万国時事周覧

世界中で起こっている様々な出来事について、政治学および統治学を研究する学者の視点から、寸評を書いています。

国民の行動監視システムとしてのワクチンパスポート-その2

2021年09月08日 12時45分45秒 | 国際政治

 ワクチンパスポートがもたらす人体に対するリスクは否定のしようもないのですが、同制度が人類滅亡の危機さえ孕むかくも危険な制度でありながら、各国政府は、不可解なことに同制度の導入を急いでいます。この不可解さこそ、’陰謀論’に信憑性を与える理由でもあります。そして、その理由を探ってみますと、導入を切望する側のメリットとデメリットの判断基準が、一般の人々とは違っているとしか考えようがないのです。

 

それでは、一般の人々と導入を要求する人々との間には、どのようなリスク判断の基準に違いがあるのでしょうか。おそらく、同制度の導入を推進している人々にとりましてのリスクとは、人類一般の健康に対するものではなく、自らの権力保持を可能とする体制に対するものなのかもしれません(体制の維持・強化…)。これらの人々が最も恐れているのは、自らが全世界に築いてきた体制が一般の人々からの抵抗や反対によって綻びる、あるいは、崩壊することなのでしょう。これこそが最大のリスクですので、メリットとデメリットの判断基準も、体制に対する‘有害性’に定められているのかもしれません。

 

そして、体制の維持・強化の側面からワクチンパスポートを見ますと、同制度程、その目的に叶うものもないように思えてきます。何故ならば、’最大のリスク’が永続的な体制の維持であるならば、他の人々を自らの完全なる監視下に置くことこそ、体制維持を永続化する最も安全な方法であるからです。ワクチンパスポートは、ワクチンの接種者も非接種の両者の行動を把握することができるのですから。

 

ワクチンパスポートは、非接種者の人権を侵害し、不自由にすると批判されていますが、同制度は、接種者をも監視の網に絡めとります。
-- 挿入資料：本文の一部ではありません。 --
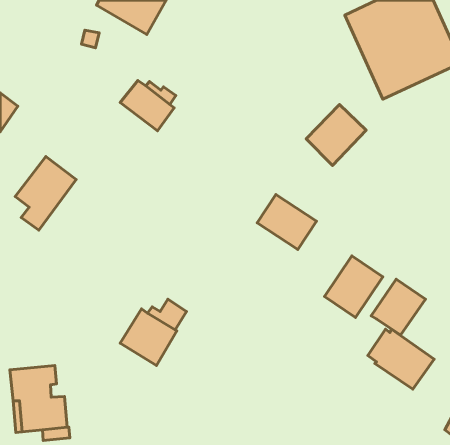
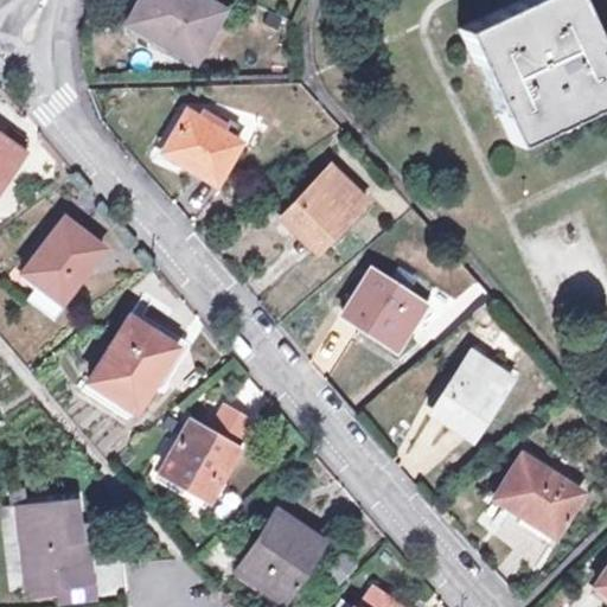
building: [306,104,366,165] -> [288,168,369,250]
building: none -> [91,320,175,409]
building: [371,279,425,335] -> none
building: none -> [239,513,321,599]

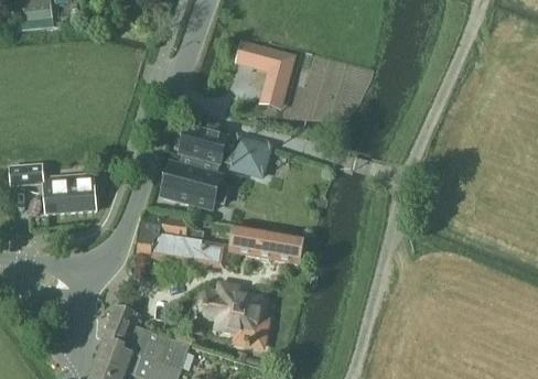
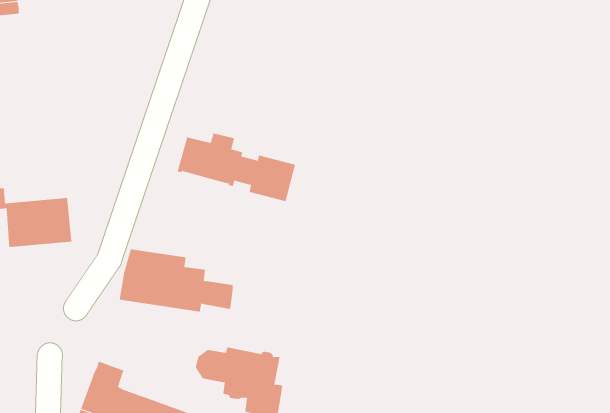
building: [252,45,294,93] -> none
building: [161,153,232,210] -> none
building: [227,225,302,266] -> none

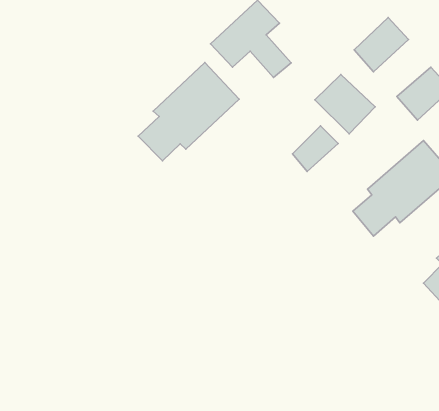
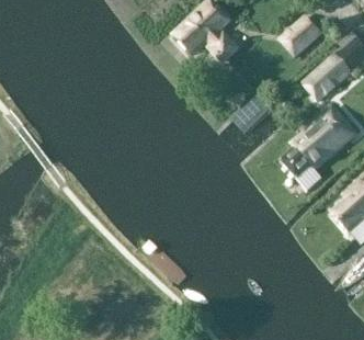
building: [138,63,239,161] -> none
building: [315,74,375,134] -> none

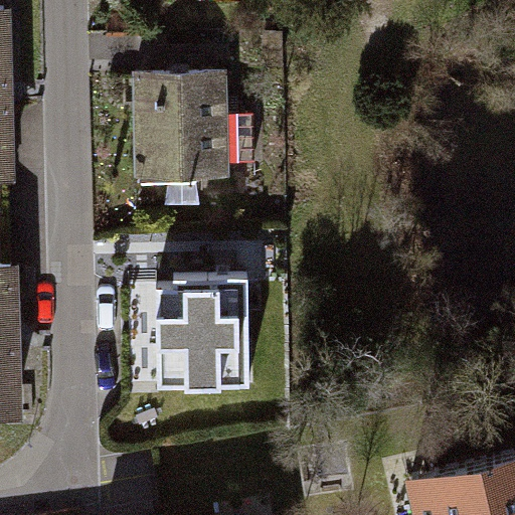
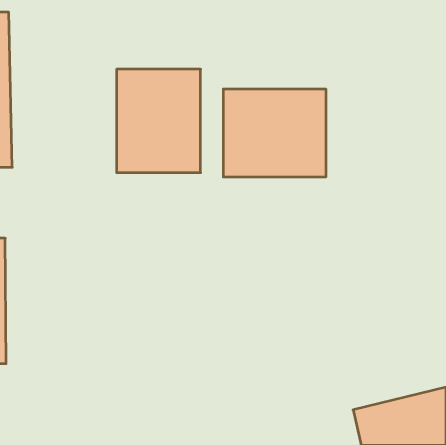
building: none -> [223,89,326,177]
building: [169,283,246,390] -> none

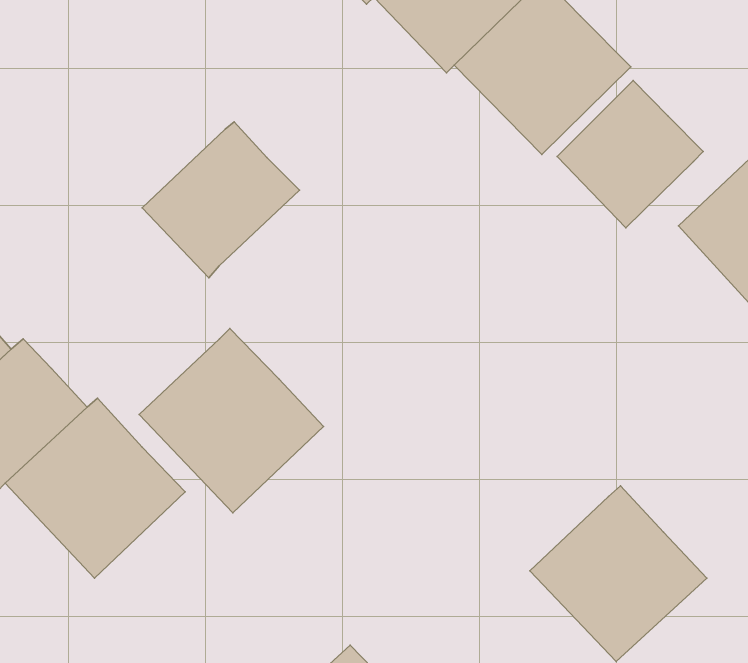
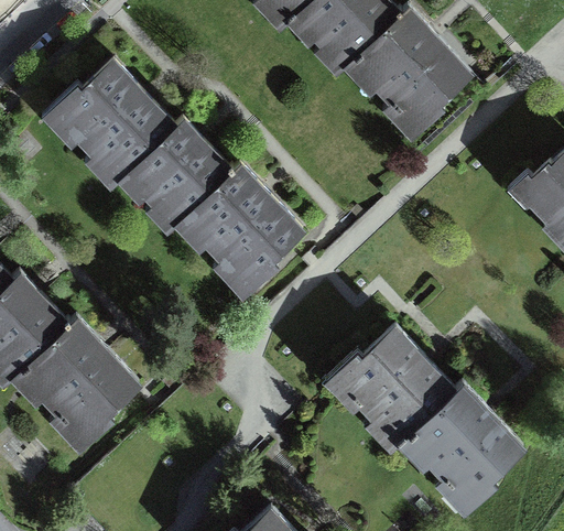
building: none -> [40,52,175,187]
building: [557,80,703,228] -> none
building: [139,328,323,513] -> [171,159,307,295]
building: none -> [324,321,459,457]

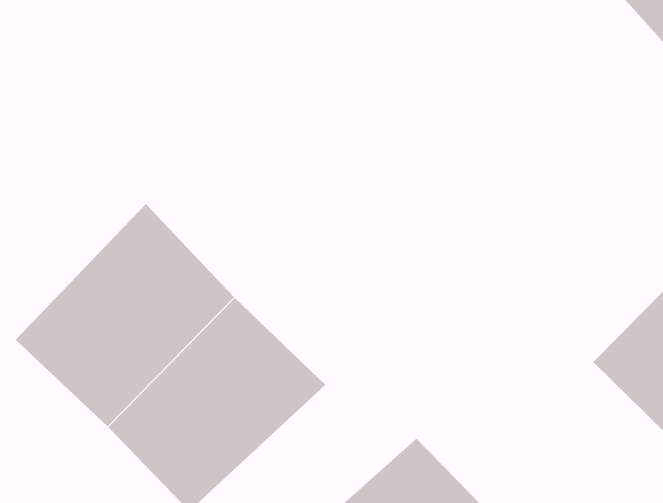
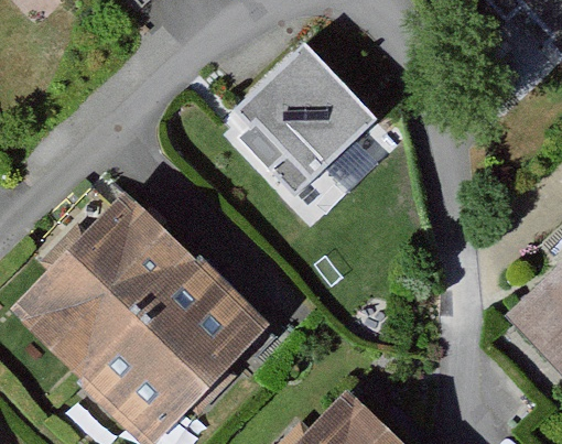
building: none -> [220,43,390,214]

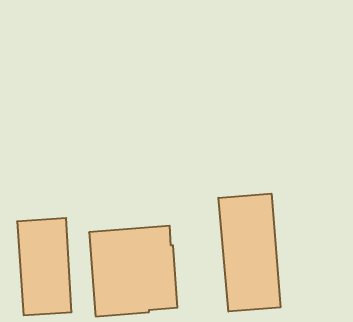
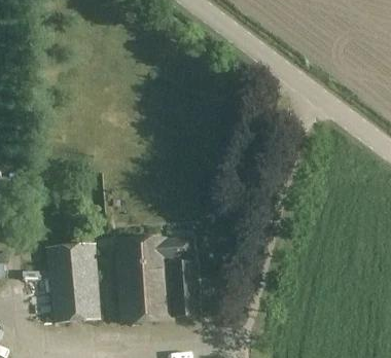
building: [218,194,280,312] -> none

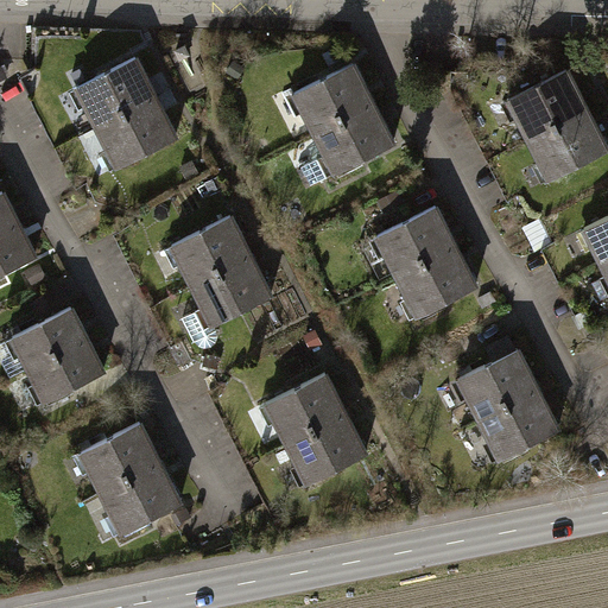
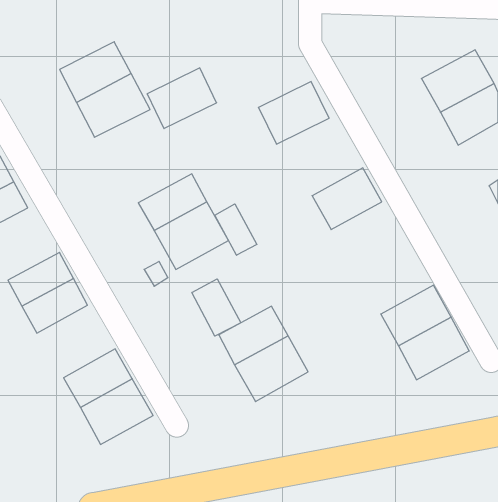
building: [289,63,372,135] -> [147,68,217,129]
building: [395,248,477,321] -> none
building: none -> [215,204,257,255]
building: none -> [192,279,241,336]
公共交通機関の利用から店舗での購入やサービスの提供、さらには、あらゆるイベントの参加に際してワクチンパスポートの提示を要するようになりますので、デジタル・データとしてその保持者の行動履歴が全て把握されてしまうからです。もちろん、スマートフォン以上に肌身離さず携帯する必要があります。そして、〇年〇月〇日〇時〇分〇秒、ワクチン接種ナンバー、あるいは、マイナンバーカード○○○○○○の人がどこで何をしていたのか、すべて記録されてしまうのです。

 

一方、非接種者につきましては、その日常生活を維持するためには、否が応でもネット通販に頼らざるを得なくなります。食料品や日常の必需品さえ、外出して店舗で購入することができなくなるからです。この方法ですとオンライン決済が主となりますので、現金を使用する機会も激減することになりましょう。個人の消費情報のみならず、金融情報も筒抜けになるのです。また、勤務形態も主にテレワークとなりますので、ネットの通信記録を介して仕事内容や取引関係まで把握されてしまう恐れもあります。何れにしましても、半ば自宅に閉じ込められてしまった非接種者もまた、その行動につきましては、接種者と同様にデータとして記録されてしまうのです。

 

ワクチンパスポートは、全ての人々に対して著しいプライバシーの侵害を伴うのですが、隠し立てすることがない人は、自らの個人情報が他者に把握されても別段に不都合はないと思うかもしれません。しかしながら、国民の政治的な自由や権利に目を向けますと、同制度は、大きな制約となりかねないリスクがあります。先ずもって国民の政治に参加する権利に関しては、政治家は、地元の後援会の人々のみならず不特定多数の人々と接しますので、非接種者は選挙に立候補さえ不可となるかもしれませんし、ワクチン接種が政治職や公務員職就任の条件ともないかねません。選挙権についても、非接種者の投票所への入場が拒否されれば郵便投票ということになり、先のアメリカ大統領選挙で大混乱が巻き起きたように、不正選挙問題が持ち上がることとなりましょう。

 

加えて、たとえ合法的であっても、政府に対して抗議活動やデモを行ったり、政治的な集会を開くことも難しくなります。そもそも非接種者は参加することができませんし、接種者にあっても、ワクチンパスポートを提示した時点で、瞬時にリストアップされてしまうからです。ITやAIといった先端的なテクノロジーを共産党一党独裁体制堅持のために駆使している中国を見れば、デジタル技術こそ、国民監視体制の構築、あるいは、体制の維持・強化に最も貢献する技術であることは自ずと理解されます。そして、この脅威は、ワクチンパスポートの導入を以って自由主義国の国民にも迫っていると言えましょう。

 

幸いにして、日本国の場合には、経団連の提唱した制度ではワクチン一辺倒ではなく、非感染証明を併用するそうですが(もっとも、フランスのように48時間以内という制限が付されれば、文字通りの‘ワクチンパスポート’となってしまう…)、それでも、同制度は、上述したように、接種者であれ、非接種者であれ、国民の基本的な自由に制約を課すと共に権利をも制限することでしょう。国民の多くは、ワクチンパスポートの導入によって、コロナ以前の自由を取り戻せるものと信じておりますが、現実には逆となる可能性の方が高いのではないかと思うのです。